To achieve their mastery of the moon in its orbit, the cromlech builders had

to contemplate a new type of astronomy that indicated where the moon was on

the ecliptic, then to deduce its deviation in latitude relative to the sun’s path,

when seen on the horizon at rising. To do this the megalithic astronomers

needed to know three things: the azimuth angle of a moonrise on the horizon,

the location of the moon relative to the ecliptic, and where that part of the

ecliptic rose (each day) on the horizon. Irregularities in where and when the

moon rises can make its ecliptic latitude measurable (see figure 11).

Le Menec’s Sidereal Observatory

Today, an astronomer resorts to the calculation of where sun, moon or star

should be according to equations of motion developed over the last four

centuries. The time used in these equations requires a clock from which the

object’s location within the celestial sphere is calculated. Such locations are

part of an implicit skymap made using equatorial coordinates that mirror the

lines of longitude and latitude. Our modern skymap tells us what is above every

part of the earth’s sphere when the primary north-south meridian (at Greenwich)

→ **EXERCISES TO COMPLETE**
a – From the passage on megalithic astronomy, list every item that the megalithic astronomers needed to know.
b – Answer these questions from the passage on megalithic astronomy:
(i) What can irregularities in where and when the moon rises make measurable?
(ii) Over how long were the equations of motion used by today's astronomers developed?
(iii) What do the equatorial coordinates of the implicit skymap mirror?
c – Carry on writing the passage on megalithic astronomy from the point where it stops.
The rows after this passage are not part of the work here.

→ **GIVEN ENTRIES**
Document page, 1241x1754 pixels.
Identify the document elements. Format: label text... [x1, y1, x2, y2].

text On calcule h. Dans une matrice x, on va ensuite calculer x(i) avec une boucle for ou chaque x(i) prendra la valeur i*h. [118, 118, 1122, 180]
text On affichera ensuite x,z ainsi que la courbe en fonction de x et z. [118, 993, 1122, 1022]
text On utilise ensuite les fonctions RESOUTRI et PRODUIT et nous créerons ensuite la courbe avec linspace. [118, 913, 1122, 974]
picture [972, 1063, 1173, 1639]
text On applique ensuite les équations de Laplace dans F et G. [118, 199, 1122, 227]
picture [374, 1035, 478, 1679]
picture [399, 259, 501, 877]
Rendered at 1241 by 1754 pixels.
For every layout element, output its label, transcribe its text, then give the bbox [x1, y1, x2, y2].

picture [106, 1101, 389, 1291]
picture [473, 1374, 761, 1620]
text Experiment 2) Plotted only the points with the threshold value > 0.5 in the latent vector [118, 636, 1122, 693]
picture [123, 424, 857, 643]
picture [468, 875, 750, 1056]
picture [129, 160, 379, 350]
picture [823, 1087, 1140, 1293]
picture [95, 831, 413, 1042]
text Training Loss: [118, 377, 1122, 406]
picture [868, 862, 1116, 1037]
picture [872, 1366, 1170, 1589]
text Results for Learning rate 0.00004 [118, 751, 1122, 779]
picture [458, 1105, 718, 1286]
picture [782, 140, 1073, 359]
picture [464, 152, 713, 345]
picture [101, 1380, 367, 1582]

→ **TASK RESPONSES**
a –
- The azimuth angle of a moonrise on the horizon
- The location of the moon relative to the ecliptic
- Where that part of the ecliptic rose (each day) on the horizon

b –
(i) The moon's ecliptic latitude.
(ii) Over the last four centuries.
(iii) The lines of longitude and latitude.

c –
passes beneath the point of spring equinox on the ecliptic. Neither a clock, a

calculation nor a skymap was available to the megalithic astronomer and,

because of this, it has been presumed that prehistoric astronomy was restricted

to what could be gleaned from horizon observations of the sun, moon, and

planets.

Even though megalithic people could not use a clock nor make our type of

calculations, they could use the movement of the stars themselves, including the

sun by day, to track sidereal (or stellar) time provided they could bring this

stellar time down to the earth. This they appear to have done at Le Menec, using



the cromlech’s defining circle, which was built into its design so as to become a

natural sidereal clock synchronized to the circumpolar stars.

Figure 4 The Circumpolar Stars looking North from Le Menec in 4000 BCE, when the

cromlech was probably built. There is no north star but marker stars travel anti-clockwise

and these can align to foresights at their extreme azimuthal “elongation”, as explained

below.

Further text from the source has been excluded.